After the BP oil spill happened (and continued to happen) last summer, Garrison Keillor wrote a column that appeared in the Tribune editorial section. It provided some solace – another thinking, caring person, expressing a shared sense of despair and frustration. He did the only thing he could think to do, in the face of our self-destructive behavior, indifference to the natural world, inaction on environmental problems, and cynical politicking: He sat in his yard, watched the Mississippi go by, and ate a bowl of fresh raspberries with ice cream.

I can’t say what he felt after that. But what I felt was that if such simple pleasures tied to the land are still possible in our world, then all is not lost.

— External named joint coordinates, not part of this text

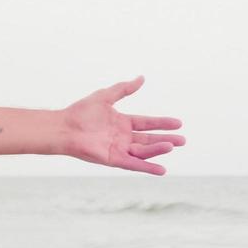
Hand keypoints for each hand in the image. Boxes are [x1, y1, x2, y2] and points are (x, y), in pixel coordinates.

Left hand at [61, 76, 184, 174]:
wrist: (64, 127)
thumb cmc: (80, 112)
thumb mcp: (105, 96)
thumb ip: (124, 89)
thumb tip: (141, 78)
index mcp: (121, 123)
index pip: (146, 123)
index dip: (162, 123)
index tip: (178, 123)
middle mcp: (122, 137)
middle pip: (148, 139)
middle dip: (166, 139)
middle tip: (183, 140)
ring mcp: (118, 148)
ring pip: (143, 151)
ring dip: (158, 149)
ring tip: (172, 146)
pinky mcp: (113, 159)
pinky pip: (133, 164)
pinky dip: (147, 167)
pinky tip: (161, 170)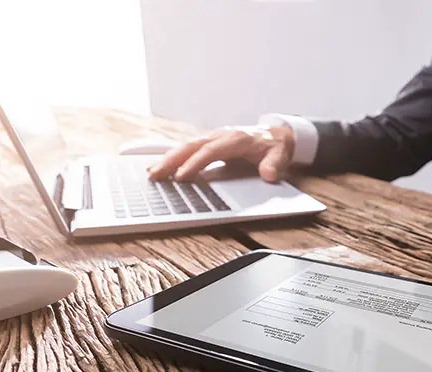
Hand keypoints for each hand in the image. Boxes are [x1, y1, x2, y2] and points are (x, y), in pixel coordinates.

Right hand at [147, 124, 294, 181]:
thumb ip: (274, 165)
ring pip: (186, 147)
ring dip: (168, 159)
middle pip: (192, 146)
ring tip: (152, 173)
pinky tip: (161, 168)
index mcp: (236, 138)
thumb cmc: (274, 146)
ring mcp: (213, 139)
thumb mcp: (280, 155)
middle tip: (156, 174)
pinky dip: (173, 158)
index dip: (196, 162)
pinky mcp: (209, 145)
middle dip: (172, 159)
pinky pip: (188, 151)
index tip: (182, 176)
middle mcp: (220, 136)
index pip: (211, 150)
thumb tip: (268, 174)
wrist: (276, 135)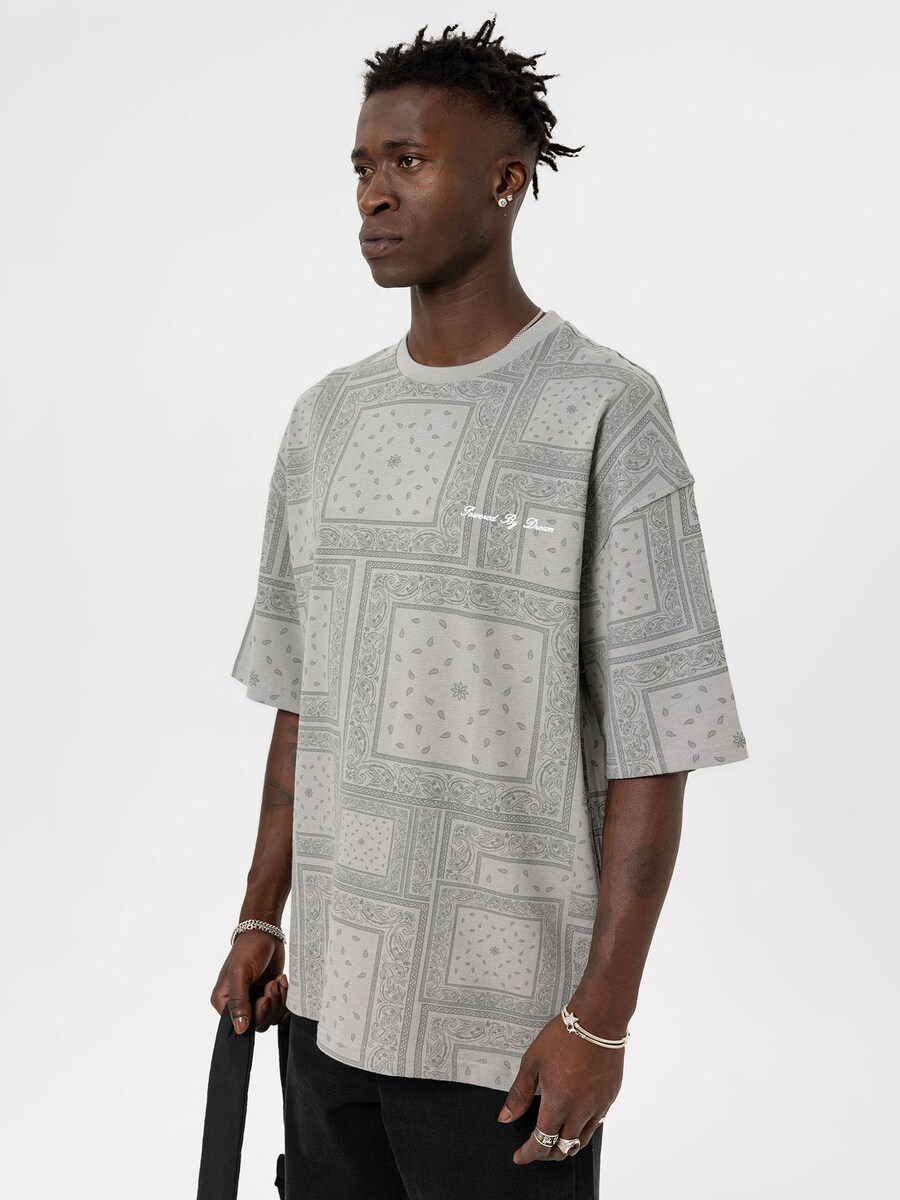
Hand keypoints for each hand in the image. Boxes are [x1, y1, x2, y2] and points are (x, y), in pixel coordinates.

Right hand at [210, 931, 288, 1033]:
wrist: (265, 933)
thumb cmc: (248, 948)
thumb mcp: (240, 973)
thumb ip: (238, 1001)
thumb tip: (239, 1029)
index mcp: (223, 1001)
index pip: (240, 1025)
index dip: (256, 1015)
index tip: (264, 997)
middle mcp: (238, 1004)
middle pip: (259, 1023)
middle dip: (270, 1006)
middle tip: (272, 985)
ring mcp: (255, 1000)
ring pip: (271, 1018)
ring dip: (279, 1000)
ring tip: (277, 980)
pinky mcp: (269, 996)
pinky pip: (280, 1010)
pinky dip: (285, 997)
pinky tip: (282, 980)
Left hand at [497, 1011, 623, 1164]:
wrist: (598, 1019)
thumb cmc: (564, 1036)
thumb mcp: (532, 1062)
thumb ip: (519, 1094)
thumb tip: (505, 1118)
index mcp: (558, 1104)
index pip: (541, 1143)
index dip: (528, 1154)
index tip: (519, 1156)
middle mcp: (580, 1111)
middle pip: (563, 1149)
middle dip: (546, 1154)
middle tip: (535, 1149)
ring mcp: (598, 1106)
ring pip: (582, 1141)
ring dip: (566, 1145)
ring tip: (554, 1138)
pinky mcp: (610, 1098)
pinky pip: (596, 1124)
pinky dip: (582, 1129)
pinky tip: (575, 1118)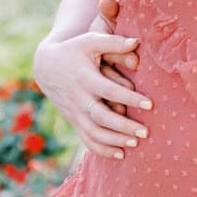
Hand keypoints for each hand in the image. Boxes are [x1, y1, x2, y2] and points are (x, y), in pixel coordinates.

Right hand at [32, 5, 153, 158]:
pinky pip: (87, 139)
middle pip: (101, 117)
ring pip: (94, 132)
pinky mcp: (74, 121)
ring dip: (114, 141)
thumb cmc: (74, 50)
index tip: (150, 104)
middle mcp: (79, 98)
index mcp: (85, 79)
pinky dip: (102, 150)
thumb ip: (113, 42)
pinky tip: (120, 155)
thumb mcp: (90, 41)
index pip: (109, 91)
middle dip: (123, 127)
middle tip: (145, 132)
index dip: (130, 98)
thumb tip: (136, 42)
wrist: (46, 66)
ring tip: (136, 143)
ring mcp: (75, 112)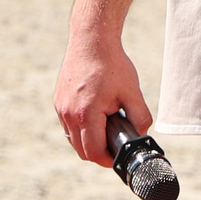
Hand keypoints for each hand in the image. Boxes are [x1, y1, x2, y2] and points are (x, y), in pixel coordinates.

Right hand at [56, 30, 150, 166]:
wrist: (91, 39)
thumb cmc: (111, 64)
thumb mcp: (132, 91)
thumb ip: (140, 117)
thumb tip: (142, 135)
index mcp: (86, 114)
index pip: (94, 153)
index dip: (108, 160)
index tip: (119, 156)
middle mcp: (69, 114)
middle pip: (81, 151)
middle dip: (99, 153)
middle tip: (115, 145)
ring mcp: (61, 108)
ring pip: (73, 140)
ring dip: (88, 141)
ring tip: (106, 129)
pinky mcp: (58, 101)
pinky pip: (68, 126)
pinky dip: (80, 129)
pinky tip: (94, 118)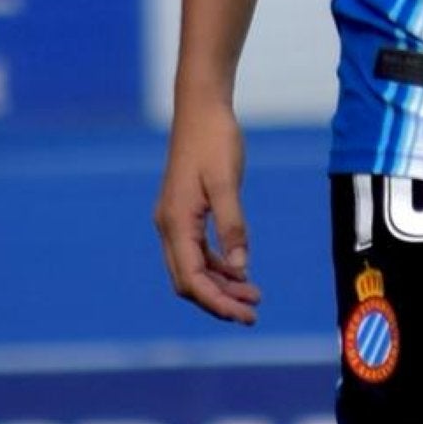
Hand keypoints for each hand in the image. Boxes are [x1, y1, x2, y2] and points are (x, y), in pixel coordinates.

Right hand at [154, 96, 262, 323]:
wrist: (201, 107)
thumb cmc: (215, 139)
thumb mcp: (226, 182)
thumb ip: (233, 225)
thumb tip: (242, 269)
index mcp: (175, 223)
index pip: (192, 279)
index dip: (217, 302)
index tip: (245, 315)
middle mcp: (169, 226)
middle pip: (189, 281)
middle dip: (219, 300)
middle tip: (254, 311)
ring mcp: (175, 220)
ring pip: (193, 268)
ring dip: (221, 285)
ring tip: (253, 295)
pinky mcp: (184, 212)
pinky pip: (197, 250)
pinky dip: (217, 265)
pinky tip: (240, 270)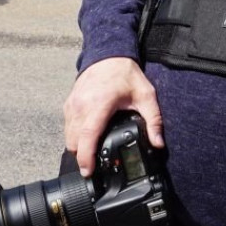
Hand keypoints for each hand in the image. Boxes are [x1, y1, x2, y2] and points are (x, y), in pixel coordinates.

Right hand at [63, 57, 163, 176]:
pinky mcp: (69, 103)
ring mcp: (72, 104)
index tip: (88, 171)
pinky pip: (67, 126)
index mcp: (99, 105)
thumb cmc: (126, 74)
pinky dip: (74, 135)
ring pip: (68, 135)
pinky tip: (87, 137)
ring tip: (91, 153)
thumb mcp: (146, 96)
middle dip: (82, 156)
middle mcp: (81, 106)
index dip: (86, 157)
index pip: (88, 136)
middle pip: (74, 141)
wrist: (109, 53)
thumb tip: (158, 143)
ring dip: (77, 146)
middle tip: (95, 165)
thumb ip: (154, 121)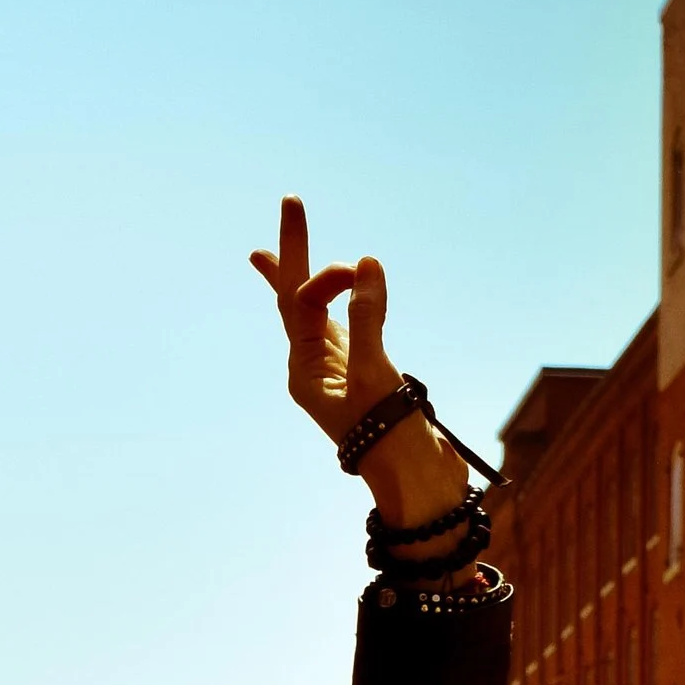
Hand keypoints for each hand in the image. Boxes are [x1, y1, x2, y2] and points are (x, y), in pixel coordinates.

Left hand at [249, 197, 469, 528]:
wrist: (418, 483)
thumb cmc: (391, 438)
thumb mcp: (376, 375)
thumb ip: (368, 318)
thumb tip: (364, 264)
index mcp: (305, 372)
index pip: (300, 303)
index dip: (322, 275)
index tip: (355, 271)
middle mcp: (316, 367)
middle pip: (297, 299)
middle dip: (292, 252)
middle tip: (290, 201)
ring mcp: (341, 369)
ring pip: (317, 313)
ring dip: (303, 279)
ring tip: (266, 253)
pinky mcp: (368, 373)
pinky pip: (347, 327)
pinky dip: (340, 302)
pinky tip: (334, 293)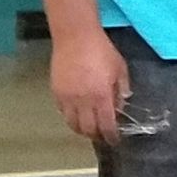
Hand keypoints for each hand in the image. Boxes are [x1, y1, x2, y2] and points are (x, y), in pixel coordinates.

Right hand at [51, 29, 128, 143]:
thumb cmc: (101, 50)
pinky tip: (76, 114)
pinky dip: (70, 117)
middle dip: (96, 135)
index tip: (114, 140)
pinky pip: (62, 112)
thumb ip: (121, 90)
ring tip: (88, 127)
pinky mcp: (55, 91)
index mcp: (102, 96)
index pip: (106, 125)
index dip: (111, 136)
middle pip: (88, 129)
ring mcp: (67, 97)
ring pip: (72, 123)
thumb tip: (120, 107)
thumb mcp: (120, 69)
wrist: (75, 37)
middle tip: (101, 135)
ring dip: (81, 129)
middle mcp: (83, 101)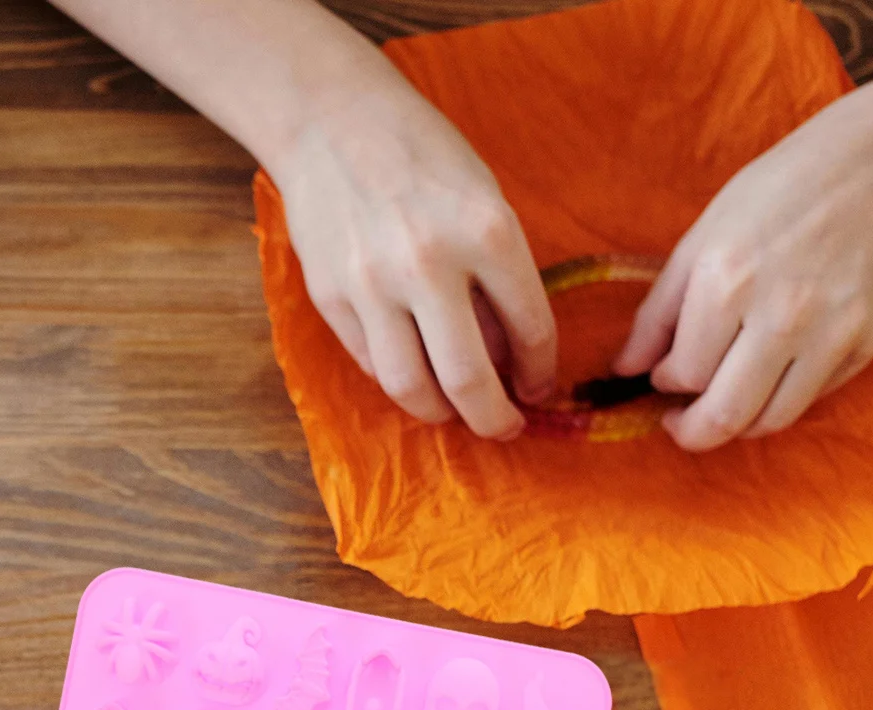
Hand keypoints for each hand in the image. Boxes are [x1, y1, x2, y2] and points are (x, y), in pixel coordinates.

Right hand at [274, 84, 555, 438]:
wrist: (331, 120)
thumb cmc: (421, 155)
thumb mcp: (483, 200)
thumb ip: (498, 277)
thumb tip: (510, 359)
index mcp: (485, 231)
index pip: (530, 330)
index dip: (541, 372)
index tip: (538, 388)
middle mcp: (428, 262)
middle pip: (468, 379)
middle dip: (494, 419)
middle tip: (504, 426)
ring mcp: (373, 284)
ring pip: (410, 387)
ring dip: (440, 413)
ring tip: (453, 409)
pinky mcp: (332, 297)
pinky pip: (372, 364)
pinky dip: (398, 378)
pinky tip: (414, 367)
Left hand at [614, 64, 872, 450]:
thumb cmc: (778, 195)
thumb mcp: (702, 239)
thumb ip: (658, 312)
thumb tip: (625, 371)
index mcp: (729, 281)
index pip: (684, 374)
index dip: (665, 383)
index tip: (665, 375)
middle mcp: (781, 314)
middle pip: (724, 416)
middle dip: (691, 432)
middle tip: (680, 422)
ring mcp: (830, 332)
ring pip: (769, 421)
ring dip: (737, 425)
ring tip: (723, 402)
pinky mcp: (866, 342)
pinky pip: (811, 399)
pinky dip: (782, 399)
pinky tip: (770, 374)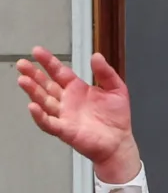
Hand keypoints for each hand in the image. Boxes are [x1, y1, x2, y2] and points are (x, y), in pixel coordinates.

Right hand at [16, 46, 139, 181]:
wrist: (120, 142)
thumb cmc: (116, 118)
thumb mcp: (117, 90)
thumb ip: (106, 73)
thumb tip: (97, 56)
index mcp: (77, 89)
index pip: (59, 72)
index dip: (48, 62)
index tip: (37, 51)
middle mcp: (67, 101)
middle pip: (46, 85)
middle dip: (34, 74)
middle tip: (23, 64)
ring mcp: (64, 115)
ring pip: (44, 101)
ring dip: (33, 91)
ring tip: (23, 80)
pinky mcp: (65, 130)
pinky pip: (49, 123)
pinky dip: (40, 116)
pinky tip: (33, 107)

At the bottom of a bowl of fresh raspberries, picked by hand or from the market, is comfort and a feeling of contentment. A feeling of family, community, and continuity. At the bottom of a bowl of raspberries maybe is hope. And all of that is what this blog is about.

4 Comments leave one →
  1. Ron Leopold permalink
    July 14, 2011 12:56 pm

    Your blog is alive! Nicely done.

    Little history … Mama started the black rasberry colony from cuttings from Grandma Powell. First started a grape arbor in this location because we had a grape arbor in Louisville before we moved.

    Think it was too wet for grapes and decided to convert to an asparagus bed. Later started the rasberries as was good location that saw sun most of the day. Rasberries eventually dominated area crowding out the asparagus. But we had about 10 decent seasons of asparagus before bed was all.

    Relocated asparagus bed last year.

    SHB

    • July 14, 2011 11:20 pm

      Thanks for the rest of the story! So it seems when we move out, the plants go with us.

      I do NOT remember a grape arbor, but definitely remember the asparagus bed (or really, asparagus forest)!

  2. July 14, 2011 9:30 pm

    The house in Galena has four or five young mulberry trees growing around it now. Nobody can figure out where the mulberry trees came from, but they were certainly not there when we built the house. The irony is that my father had a mulberry tree growing up in LeRoy.

    • July 14, 2011 11:22 pm

      Mulberries are delicious. I could write a whole entry on mulberries. They’re an even more random volunteer fruit than raspberries.